* _Directions_
Within the data that follows, how many lines contain the word "Ihnen"? Reply with only the number.

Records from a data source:
*** Block opens ***
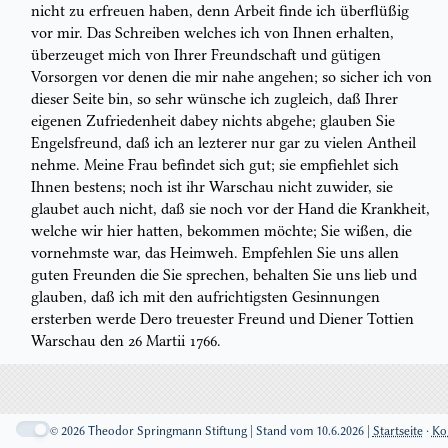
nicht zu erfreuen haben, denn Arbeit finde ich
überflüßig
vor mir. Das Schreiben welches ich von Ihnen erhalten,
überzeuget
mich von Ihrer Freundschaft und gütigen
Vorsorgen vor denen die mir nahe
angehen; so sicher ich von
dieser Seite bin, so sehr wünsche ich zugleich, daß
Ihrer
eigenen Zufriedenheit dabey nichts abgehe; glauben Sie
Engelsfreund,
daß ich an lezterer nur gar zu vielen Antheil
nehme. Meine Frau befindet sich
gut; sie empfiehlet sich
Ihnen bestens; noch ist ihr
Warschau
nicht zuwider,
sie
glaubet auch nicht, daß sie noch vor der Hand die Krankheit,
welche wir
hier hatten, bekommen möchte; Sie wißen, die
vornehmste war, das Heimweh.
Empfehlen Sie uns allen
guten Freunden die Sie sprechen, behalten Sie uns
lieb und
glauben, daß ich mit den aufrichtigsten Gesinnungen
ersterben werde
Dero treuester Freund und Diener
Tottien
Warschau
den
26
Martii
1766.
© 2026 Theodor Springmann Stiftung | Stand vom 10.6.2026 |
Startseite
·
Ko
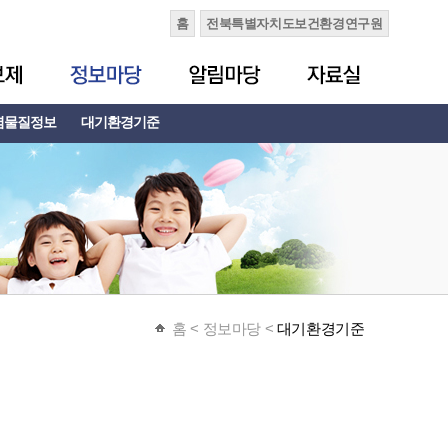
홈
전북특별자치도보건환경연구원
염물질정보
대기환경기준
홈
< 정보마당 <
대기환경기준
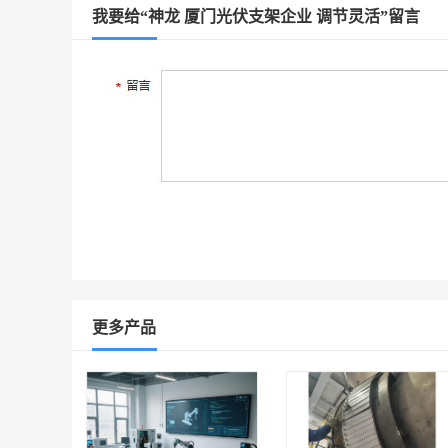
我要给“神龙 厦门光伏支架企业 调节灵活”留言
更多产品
*** Block closes ***
*** Block opens ***
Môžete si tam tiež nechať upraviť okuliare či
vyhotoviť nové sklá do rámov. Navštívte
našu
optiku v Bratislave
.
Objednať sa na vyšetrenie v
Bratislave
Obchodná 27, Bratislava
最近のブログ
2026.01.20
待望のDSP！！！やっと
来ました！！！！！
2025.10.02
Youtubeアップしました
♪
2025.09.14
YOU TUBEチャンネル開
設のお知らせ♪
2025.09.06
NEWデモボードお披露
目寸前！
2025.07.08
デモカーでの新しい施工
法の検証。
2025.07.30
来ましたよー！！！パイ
*** Block closes ***
* _Task solution_
2